# [Data section]
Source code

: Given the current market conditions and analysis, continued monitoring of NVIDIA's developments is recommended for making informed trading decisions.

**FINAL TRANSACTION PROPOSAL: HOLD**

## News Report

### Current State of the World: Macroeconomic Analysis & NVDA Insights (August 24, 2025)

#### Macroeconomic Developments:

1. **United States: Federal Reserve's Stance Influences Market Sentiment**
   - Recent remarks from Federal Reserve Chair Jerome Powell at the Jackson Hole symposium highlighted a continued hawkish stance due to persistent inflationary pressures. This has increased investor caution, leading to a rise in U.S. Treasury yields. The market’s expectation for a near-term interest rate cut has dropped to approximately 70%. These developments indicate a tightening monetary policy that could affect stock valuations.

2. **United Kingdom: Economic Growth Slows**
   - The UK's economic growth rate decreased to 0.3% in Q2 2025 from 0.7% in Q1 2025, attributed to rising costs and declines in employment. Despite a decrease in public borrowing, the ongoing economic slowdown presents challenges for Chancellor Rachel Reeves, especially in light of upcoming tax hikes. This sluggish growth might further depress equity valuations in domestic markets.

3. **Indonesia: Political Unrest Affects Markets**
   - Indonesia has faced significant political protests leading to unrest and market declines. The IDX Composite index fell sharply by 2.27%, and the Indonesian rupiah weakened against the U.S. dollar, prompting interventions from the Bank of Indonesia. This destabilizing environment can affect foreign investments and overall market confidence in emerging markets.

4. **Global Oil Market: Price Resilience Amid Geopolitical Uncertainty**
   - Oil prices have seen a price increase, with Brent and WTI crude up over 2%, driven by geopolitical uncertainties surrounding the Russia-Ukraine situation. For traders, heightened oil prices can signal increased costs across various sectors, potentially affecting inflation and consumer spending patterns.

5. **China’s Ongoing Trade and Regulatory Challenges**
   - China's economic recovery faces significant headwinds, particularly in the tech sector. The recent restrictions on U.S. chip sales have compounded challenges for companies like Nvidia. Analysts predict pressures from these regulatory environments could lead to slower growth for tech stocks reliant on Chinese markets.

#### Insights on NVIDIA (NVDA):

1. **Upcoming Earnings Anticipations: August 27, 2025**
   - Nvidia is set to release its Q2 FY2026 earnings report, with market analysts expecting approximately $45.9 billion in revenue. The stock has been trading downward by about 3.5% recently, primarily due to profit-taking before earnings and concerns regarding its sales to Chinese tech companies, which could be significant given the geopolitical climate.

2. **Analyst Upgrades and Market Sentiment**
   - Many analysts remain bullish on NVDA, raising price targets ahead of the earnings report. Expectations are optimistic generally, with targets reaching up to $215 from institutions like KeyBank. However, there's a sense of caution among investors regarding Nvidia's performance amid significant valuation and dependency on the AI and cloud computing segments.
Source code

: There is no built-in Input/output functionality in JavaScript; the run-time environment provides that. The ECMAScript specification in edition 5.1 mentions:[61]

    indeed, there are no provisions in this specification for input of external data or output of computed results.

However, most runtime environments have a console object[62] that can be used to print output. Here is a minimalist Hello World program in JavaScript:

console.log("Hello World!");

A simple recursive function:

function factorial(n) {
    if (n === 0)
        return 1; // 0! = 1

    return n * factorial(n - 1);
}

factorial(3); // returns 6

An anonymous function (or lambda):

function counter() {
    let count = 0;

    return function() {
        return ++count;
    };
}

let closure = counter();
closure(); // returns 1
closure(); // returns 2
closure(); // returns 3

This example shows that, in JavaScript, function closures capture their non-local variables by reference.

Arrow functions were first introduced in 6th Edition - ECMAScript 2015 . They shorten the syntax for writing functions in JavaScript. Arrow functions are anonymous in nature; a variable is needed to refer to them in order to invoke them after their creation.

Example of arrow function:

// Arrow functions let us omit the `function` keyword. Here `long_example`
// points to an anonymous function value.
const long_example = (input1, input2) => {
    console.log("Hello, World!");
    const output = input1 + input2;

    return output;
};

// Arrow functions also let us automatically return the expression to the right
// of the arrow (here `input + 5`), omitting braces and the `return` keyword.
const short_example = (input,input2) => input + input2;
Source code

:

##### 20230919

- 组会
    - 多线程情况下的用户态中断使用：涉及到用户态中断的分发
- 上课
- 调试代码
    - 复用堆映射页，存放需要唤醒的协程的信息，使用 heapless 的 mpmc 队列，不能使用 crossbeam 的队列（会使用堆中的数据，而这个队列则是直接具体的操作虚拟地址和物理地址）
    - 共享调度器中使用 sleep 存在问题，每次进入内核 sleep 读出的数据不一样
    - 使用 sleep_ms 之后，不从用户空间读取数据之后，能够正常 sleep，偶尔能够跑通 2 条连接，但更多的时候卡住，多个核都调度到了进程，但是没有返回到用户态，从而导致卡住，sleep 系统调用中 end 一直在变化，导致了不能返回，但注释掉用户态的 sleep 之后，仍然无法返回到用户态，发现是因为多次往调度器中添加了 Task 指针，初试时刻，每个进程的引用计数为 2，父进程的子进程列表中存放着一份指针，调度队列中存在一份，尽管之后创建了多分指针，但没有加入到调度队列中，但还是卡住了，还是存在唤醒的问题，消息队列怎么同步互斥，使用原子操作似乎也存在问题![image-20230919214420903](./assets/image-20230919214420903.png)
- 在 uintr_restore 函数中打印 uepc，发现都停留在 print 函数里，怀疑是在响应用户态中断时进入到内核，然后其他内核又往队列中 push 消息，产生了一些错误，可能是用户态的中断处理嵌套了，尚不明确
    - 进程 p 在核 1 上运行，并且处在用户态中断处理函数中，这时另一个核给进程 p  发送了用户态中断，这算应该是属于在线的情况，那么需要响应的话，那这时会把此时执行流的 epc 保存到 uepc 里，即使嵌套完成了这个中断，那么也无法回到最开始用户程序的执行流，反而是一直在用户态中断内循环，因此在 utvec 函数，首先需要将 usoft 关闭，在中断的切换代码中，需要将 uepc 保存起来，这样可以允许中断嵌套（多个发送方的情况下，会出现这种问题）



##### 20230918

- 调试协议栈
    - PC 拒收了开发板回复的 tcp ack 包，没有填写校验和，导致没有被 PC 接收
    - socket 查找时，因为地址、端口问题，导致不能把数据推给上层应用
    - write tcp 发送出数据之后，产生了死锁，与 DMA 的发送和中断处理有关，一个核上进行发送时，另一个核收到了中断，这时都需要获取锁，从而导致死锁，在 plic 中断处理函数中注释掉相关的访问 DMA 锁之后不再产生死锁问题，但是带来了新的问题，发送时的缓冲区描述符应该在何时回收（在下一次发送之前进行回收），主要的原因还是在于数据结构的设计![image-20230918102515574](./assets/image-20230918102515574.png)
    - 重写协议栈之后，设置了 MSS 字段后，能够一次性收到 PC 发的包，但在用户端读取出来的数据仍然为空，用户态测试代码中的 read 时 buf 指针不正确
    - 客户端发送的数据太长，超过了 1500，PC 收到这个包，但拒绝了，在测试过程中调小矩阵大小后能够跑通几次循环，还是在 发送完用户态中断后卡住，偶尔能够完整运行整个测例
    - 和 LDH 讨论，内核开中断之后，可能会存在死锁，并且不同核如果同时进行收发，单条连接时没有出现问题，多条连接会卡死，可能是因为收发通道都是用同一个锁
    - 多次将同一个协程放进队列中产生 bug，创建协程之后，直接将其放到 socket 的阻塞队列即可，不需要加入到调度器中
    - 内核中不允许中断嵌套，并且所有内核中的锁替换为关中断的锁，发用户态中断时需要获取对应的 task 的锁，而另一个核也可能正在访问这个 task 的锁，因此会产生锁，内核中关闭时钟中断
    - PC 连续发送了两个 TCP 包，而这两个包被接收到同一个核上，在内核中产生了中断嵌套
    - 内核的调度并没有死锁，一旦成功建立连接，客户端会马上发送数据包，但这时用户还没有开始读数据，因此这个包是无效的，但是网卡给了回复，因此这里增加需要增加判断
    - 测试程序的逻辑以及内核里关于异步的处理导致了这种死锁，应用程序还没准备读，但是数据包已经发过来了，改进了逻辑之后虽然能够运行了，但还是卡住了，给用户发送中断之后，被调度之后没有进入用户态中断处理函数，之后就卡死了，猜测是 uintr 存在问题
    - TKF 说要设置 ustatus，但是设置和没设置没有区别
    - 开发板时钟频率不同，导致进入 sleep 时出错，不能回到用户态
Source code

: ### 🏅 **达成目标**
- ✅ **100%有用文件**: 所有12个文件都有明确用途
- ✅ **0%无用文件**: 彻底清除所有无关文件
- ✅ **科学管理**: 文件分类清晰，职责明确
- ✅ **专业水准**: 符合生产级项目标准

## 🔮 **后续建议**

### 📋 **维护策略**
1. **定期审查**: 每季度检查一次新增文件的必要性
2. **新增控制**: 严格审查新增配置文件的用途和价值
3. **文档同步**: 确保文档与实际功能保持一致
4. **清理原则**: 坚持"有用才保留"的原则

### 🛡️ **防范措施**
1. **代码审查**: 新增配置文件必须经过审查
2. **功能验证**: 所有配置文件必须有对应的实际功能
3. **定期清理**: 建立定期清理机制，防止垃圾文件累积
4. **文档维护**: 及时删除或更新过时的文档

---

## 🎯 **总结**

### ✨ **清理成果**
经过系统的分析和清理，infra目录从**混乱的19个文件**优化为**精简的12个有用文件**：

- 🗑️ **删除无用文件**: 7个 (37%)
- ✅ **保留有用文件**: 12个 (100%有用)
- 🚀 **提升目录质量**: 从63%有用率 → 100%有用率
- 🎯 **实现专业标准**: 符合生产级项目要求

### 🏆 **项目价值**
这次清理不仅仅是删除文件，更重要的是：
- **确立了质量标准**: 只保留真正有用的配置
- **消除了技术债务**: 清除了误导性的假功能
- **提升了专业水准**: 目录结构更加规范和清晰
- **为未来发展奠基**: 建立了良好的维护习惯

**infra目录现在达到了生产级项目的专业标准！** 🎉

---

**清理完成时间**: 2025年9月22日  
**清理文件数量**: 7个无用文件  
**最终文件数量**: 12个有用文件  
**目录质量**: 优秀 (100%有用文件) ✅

# [Action item]
Could you say how many lines in the data above contain "console"? Reply with the number alone.

# [Answer]
3